According to the scheduler patch description, how does the rewrite of the irq_time code avoid the wrap problem?
START Selected extract
Ah yes, my bad, there's some change that got in the way.
---
Subject: sched: Fix the irqtime code to deal with u64 wraps
From: Peter Zijlstra <[email protected]>
Date: Thu Dec 09 14:15:34 CET 2010
ARM systems have a 32bit sched_clock() [ which needs to be fixed ],
but this exposed a bug in the irq_time code as well, it doesn't deal
with wraps at all.
Fix the irq_time code to deal with u64 wraps by re-writing the code to
only use delta increments, which avoids the whole issue.
Furthermore, solve the problem of 32bit arches reading partial updates
of the u64 time values.
Cc: Venkatesh Pallipadi <[email protected]>
Reported-by: Mikael Pettersson <[email protected]>
Signed-off-by: Peter Zijlstra <[email protected]>
LKML-Reference: <new-submission>
---
kernel/sched.c | 172 +++++++++++++++++++++++++++++++++++++++------------------
1 file changed, 119 insertions(+), 53 deletions(-)
Index: linux-2.6/kernel/sched.c
===================================================================
--- linux-2.6.orig/kernel/sched.c
+++ linux-2.6/kernel/sched.c
@@ -636,22 +636,18 @@ static inline struct task_group *task_gr
#endif /* CONFIG_CGROUP_SCHED */
-static u64 irq_time_cpu(int cpu);
-static void sched_irq_time_avg_update(struct rq *rq, u64 irq_time);
+static void update_rq_clock_task(struct rq *rq, s64 delta);
-inline void update_rq_clock(struct rq *rq)
+static void update_rq_clock(struct rq *rq)
{
- if (!rq->skip_clock_update) {
- int cpu = cpu_of(rq);
- u64 irq_time;
+ s64 delta;
- rq->clock = sched_clock_cpu(cpu);
- irq_time = irq_time_cpu(cpu);
- if (rq->clock - irq_time > rq->clock_task)
- rq->clock_task = rq->clock - irq_time;
+ if (rq->skip_clock_update)
+ return;
- sched_irq_time_avg_update(rq, irq_time);
- }
+ delta = sched_clock_cpu(cpu_of(rq)) - rq->clock;
+ rq->clock += delta;
+ update_rq_clock_task(rq, delta);
}
/*
@@ -1918,90 +1914,160 @@ static void deactivate_task(struct rq *r
#ifdef CONFIG_IRQ_TIME_ACCOUNTING
/*
- * There are no locks covering percpu hardirq/softirq time.
END Selected extract
START Extracted records
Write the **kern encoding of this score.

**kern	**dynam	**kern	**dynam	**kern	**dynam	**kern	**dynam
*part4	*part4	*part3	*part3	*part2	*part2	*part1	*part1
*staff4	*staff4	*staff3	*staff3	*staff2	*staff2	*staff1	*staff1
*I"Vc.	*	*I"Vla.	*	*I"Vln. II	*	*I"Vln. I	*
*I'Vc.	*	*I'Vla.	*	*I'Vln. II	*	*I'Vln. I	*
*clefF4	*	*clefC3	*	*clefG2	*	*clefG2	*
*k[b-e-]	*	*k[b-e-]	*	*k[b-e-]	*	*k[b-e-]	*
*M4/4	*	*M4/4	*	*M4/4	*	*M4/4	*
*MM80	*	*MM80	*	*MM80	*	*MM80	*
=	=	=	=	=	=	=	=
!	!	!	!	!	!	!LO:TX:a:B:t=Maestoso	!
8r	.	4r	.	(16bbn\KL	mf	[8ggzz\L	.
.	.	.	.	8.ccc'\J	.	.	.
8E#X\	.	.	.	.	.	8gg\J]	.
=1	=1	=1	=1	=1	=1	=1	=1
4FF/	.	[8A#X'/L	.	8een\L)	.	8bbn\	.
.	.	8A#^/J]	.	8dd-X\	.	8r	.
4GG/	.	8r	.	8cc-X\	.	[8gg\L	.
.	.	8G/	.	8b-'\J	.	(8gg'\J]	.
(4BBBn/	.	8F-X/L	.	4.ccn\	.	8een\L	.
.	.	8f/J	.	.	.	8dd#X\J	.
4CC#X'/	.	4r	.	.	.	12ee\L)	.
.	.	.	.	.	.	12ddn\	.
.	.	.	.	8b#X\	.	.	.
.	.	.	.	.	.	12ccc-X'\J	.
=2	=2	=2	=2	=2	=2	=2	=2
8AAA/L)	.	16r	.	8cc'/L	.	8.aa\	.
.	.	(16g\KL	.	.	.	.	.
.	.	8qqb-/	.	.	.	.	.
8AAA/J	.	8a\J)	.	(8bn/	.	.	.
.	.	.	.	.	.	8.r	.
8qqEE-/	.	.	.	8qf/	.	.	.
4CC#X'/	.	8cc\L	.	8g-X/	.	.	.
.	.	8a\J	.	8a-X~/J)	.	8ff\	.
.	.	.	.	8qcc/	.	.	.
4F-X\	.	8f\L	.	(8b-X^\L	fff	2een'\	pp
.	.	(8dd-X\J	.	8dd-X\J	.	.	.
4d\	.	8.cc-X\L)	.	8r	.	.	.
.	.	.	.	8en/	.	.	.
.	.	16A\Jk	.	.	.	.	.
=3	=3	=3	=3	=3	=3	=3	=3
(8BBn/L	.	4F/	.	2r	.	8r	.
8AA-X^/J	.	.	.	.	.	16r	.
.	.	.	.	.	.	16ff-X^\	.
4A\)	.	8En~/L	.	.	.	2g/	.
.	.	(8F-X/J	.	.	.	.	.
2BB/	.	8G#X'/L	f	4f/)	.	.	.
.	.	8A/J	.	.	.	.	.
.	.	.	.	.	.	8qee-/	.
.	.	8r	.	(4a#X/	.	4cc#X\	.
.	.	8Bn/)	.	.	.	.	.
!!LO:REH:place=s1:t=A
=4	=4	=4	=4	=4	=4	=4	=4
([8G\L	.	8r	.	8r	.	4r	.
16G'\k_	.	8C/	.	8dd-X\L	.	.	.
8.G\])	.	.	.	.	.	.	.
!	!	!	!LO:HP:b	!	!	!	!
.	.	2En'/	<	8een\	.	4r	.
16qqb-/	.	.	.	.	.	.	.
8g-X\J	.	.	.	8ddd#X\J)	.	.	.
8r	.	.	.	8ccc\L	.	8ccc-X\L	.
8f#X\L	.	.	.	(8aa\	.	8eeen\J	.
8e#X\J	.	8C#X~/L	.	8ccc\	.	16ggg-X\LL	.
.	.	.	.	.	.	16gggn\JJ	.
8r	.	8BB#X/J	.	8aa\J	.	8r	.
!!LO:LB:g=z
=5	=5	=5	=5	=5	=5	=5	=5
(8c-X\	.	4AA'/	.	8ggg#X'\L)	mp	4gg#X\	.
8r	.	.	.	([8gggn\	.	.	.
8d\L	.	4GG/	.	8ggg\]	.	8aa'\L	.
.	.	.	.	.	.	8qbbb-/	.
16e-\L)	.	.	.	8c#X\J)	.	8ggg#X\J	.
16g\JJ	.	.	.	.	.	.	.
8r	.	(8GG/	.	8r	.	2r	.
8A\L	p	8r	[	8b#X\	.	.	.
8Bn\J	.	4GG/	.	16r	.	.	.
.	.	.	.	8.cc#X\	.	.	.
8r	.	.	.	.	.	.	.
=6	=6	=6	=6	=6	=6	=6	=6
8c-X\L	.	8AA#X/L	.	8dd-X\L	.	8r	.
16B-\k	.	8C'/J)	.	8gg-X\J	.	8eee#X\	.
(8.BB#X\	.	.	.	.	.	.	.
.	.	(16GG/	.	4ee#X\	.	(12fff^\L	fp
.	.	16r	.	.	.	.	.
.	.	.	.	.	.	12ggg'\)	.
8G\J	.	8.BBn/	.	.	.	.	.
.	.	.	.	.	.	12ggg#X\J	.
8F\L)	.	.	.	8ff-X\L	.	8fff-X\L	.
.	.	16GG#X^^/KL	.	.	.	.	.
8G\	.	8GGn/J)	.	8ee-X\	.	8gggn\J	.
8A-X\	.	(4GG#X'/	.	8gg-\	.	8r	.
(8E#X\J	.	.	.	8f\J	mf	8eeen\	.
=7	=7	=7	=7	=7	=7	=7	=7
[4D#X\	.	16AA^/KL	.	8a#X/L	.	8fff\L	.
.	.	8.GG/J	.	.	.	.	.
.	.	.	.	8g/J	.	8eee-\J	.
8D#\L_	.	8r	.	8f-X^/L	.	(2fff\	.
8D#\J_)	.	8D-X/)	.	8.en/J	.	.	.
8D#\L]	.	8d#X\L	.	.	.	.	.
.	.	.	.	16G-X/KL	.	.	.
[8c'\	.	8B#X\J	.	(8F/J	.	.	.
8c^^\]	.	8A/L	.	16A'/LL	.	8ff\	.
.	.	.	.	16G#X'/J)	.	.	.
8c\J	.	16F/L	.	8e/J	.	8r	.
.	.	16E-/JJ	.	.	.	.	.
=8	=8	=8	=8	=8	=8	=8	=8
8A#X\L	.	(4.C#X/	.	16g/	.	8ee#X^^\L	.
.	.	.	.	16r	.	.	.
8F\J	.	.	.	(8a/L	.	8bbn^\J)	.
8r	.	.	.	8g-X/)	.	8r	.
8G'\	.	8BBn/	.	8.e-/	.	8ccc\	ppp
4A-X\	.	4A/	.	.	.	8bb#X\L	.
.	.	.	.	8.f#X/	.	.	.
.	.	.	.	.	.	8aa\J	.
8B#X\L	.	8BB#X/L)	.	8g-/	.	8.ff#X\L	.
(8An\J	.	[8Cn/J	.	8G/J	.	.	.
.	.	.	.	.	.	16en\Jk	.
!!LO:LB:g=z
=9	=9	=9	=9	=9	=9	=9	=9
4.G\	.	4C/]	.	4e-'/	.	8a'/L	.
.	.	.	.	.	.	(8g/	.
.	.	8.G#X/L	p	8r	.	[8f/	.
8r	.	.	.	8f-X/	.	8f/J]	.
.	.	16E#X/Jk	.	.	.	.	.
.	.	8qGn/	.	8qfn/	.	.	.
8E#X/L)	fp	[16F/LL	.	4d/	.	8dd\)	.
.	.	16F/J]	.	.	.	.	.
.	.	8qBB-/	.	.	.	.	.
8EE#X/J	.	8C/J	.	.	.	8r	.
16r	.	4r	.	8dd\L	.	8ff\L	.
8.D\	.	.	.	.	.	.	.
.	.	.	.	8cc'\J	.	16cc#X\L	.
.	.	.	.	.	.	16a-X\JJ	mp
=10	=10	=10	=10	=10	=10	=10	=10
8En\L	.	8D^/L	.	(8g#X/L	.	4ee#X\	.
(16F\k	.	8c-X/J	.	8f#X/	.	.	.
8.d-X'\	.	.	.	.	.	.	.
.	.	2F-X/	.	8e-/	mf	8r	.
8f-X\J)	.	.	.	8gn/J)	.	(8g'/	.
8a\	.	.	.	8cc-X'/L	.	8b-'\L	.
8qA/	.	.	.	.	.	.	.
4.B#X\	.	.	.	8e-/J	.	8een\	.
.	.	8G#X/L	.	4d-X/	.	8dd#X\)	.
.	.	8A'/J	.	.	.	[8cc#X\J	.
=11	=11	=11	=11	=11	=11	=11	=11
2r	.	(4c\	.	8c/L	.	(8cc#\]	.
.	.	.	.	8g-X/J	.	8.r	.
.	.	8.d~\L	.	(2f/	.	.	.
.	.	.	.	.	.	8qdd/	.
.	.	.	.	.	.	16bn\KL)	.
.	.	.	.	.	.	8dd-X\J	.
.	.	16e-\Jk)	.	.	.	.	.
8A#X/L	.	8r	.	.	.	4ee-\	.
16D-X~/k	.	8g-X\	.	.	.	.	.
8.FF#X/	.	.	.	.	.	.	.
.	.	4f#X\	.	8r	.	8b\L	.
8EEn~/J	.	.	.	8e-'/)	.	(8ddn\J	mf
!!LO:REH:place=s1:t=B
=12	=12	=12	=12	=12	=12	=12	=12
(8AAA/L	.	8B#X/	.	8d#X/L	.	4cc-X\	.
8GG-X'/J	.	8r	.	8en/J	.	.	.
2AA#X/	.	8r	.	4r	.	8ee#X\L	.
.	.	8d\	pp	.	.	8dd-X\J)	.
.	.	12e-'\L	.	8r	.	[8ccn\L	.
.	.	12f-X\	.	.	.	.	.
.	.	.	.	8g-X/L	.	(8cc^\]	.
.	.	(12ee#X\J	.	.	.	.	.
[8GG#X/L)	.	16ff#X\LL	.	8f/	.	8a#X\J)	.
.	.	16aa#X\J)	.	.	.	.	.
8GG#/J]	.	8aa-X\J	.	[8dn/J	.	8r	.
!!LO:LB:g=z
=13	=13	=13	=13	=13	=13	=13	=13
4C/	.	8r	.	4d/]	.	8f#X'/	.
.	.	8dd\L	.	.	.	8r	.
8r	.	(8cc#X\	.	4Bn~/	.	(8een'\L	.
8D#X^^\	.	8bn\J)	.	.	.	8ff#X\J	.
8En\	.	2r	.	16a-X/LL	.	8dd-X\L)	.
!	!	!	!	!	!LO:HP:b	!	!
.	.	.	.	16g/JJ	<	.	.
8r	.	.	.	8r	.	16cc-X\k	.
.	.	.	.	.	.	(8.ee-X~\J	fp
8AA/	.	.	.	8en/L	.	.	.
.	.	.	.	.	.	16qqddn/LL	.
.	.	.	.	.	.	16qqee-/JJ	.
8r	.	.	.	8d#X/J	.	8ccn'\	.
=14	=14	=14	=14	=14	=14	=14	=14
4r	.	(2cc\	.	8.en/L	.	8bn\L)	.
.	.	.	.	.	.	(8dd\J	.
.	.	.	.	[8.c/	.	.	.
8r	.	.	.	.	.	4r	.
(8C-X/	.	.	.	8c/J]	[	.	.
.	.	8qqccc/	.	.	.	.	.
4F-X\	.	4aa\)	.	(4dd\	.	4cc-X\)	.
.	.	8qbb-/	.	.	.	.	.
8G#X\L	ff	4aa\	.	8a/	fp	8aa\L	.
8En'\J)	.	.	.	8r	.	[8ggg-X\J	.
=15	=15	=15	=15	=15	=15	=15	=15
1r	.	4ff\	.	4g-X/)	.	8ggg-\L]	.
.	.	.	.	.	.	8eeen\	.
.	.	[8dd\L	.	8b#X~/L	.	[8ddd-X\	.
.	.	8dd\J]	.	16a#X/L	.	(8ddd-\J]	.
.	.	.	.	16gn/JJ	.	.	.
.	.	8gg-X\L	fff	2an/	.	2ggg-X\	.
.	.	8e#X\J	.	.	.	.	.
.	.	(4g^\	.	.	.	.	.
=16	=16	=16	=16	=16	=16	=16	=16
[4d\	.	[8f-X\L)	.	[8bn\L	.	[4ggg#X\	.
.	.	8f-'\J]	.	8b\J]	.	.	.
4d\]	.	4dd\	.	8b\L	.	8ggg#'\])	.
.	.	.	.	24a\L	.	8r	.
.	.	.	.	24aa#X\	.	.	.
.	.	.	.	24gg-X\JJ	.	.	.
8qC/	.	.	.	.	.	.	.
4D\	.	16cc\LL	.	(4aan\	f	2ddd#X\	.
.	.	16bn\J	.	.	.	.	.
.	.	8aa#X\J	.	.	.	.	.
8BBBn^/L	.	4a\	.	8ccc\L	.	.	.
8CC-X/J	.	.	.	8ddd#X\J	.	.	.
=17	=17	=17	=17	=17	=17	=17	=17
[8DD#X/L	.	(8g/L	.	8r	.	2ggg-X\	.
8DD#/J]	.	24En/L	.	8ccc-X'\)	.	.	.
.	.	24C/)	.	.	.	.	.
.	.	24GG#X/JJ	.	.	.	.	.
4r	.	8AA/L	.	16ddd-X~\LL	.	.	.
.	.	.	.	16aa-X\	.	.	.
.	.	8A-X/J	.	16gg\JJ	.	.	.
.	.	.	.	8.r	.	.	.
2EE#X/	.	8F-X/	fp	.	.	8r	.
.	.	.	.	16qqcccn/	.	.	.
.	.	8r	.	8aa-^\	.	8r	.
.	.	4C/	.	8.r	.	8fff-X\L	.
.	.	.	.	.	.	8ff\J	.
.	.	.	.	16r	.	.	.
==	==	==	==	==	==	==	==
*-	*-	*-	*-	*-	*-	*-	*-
END Extracted records
Answer to the task
It rewrites the code to use only delta increments.